> [Passage to read]:

Announcing Nile-Pipedream partnership to automate customer workflow
Building automation for B2B SaaS can get challenging - and these challenges are rarely discussed. Every workflow needs to understand which customer's data it's handling, maintain security boundaries between tenants, and work correctly even when customers have different configurations or integrations. Want to auto-create support tickets? You need to know which success team handles which customers. Sending notifications? Better route them to the right Slack channel. Syncing data? Each customer might have their own rules and preferences.
These tenant-aware workflows traditionally require a lot of custom code - handling authentication, maintaining tenant context, complying with regulations and managing errors across different services. But there's a better way. By combining Nile's tenant-aware database with Pipedream's workflow automation, you can build these integrations quickly and reliably, without getting lost in integration code. Pipedream has hundreds of integrations (over 2400 per their website), so you can truly connect your tenants to anything.
Let's explore how to build some common B2B workflows while maintaining proper tenant isolation.
Why This Matters
Before we dive in, let's talk about why you'd want to connect these tools. Your app doesn't exist in isolation - it needs to talk to payment systems, CRMs, support tools and more. Each integration traditionally requires custom code, webhook handlers, event processing and careful tenant context management. Pipedream simplifies this by providing a visual workflow builder with hundreds of pre-built integrations. When combined with Nile's tenant-aware database, you get a flexible and secure system for automating tenant workflows.

> [What to work on]:
(1) According to the partnership announcement, how many integrations does Pipedream have per its website?
(2) Copy out the stretch of the entries from the line containing "[(472, 181)]" through the line containing "You are standing", leaving out the pictures.

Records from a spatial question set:
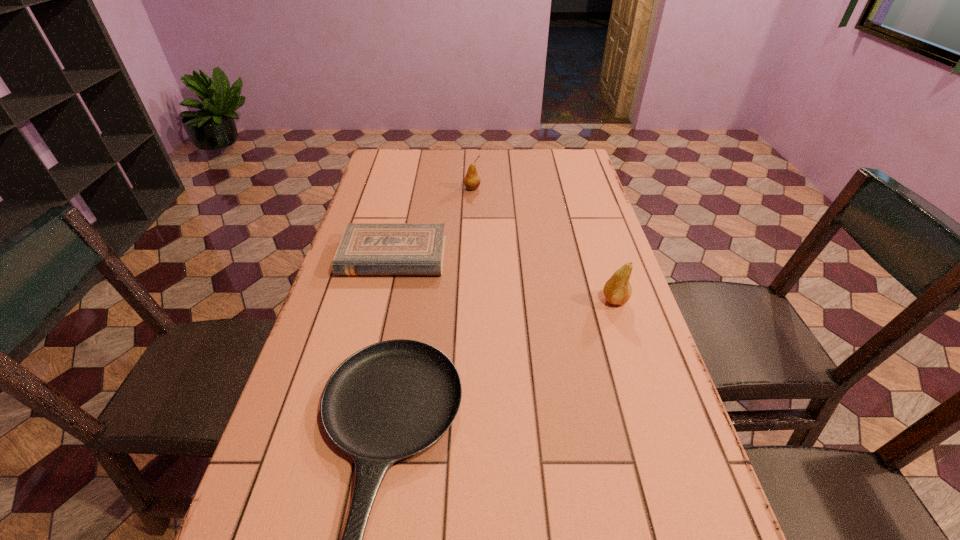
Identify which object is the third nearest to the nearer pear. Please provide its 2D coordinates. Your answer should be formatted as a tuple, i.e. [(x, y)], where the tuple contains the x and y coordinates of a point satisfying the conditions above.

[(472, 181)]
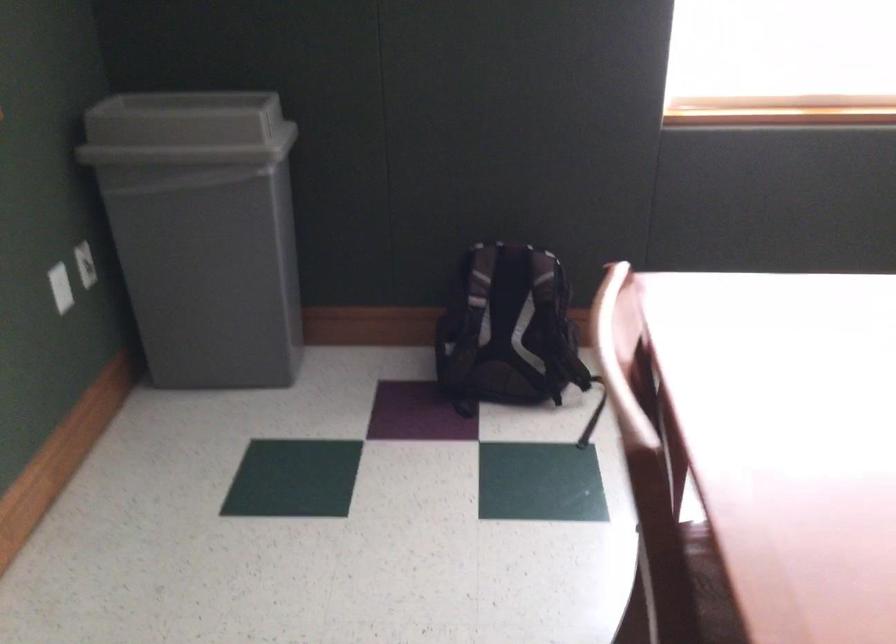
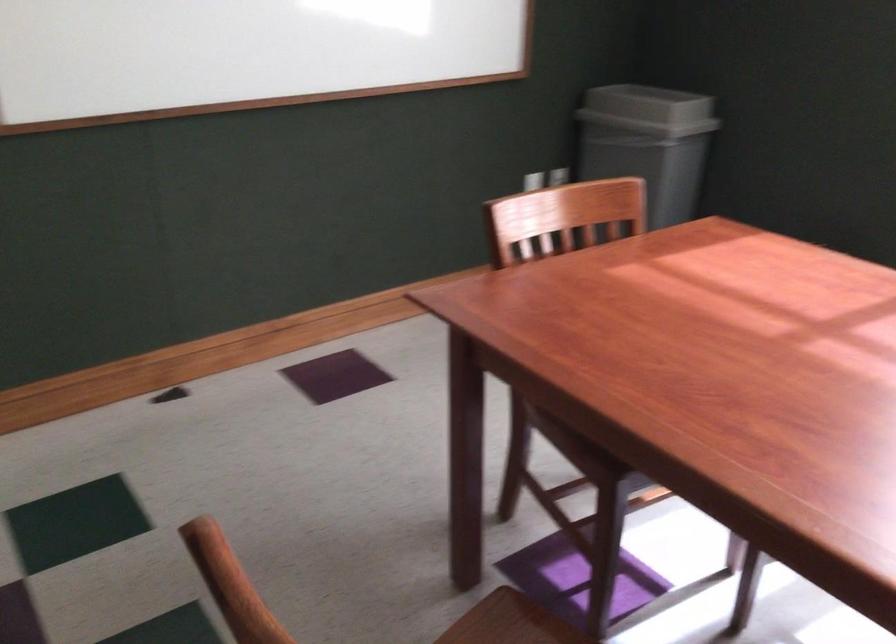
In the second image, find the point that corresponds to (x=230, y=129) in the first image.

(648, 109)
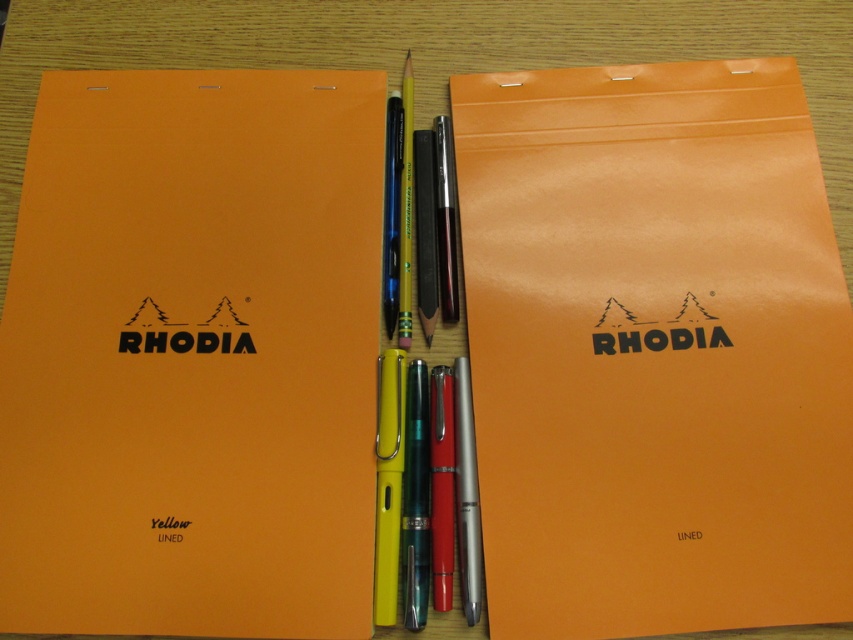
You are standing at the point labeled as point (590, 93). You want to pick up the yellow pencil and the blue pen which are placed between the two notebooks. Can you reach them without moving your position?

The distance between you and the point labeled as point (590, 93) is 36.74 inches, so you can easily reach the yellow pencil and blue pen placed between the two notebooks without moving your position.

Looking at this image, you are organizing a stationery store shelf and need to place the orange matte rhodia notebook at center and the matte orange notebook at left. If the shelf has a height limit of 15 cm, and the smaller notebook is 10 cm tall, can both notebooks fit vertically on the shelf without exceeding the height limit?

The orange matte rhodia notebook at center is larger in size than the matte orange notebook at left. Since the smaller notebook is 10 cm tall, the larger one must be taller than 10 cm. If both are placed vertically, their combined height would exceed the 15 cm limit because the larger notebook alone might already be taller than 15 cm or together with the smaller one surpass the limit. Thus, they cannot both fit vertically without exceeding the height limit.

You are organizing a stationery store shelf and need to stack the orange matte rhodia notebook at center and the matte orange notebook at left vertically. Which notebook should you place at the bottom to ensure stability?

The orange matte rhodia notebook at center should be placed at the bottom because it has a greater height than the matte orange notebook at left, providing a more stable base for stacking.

> [Responses to the tasks]:
(1) Over 2400.

(2)
[(472, 181)]
In the second image, find the point that corresponds to (x=230, y=129) in the first image.

(648, 109)
You are standing at the point labeled as point (590, 93). You want to pick up the yellow pencil and the blue pen which are placed between the two notebooks. Can you reach them without moving your position?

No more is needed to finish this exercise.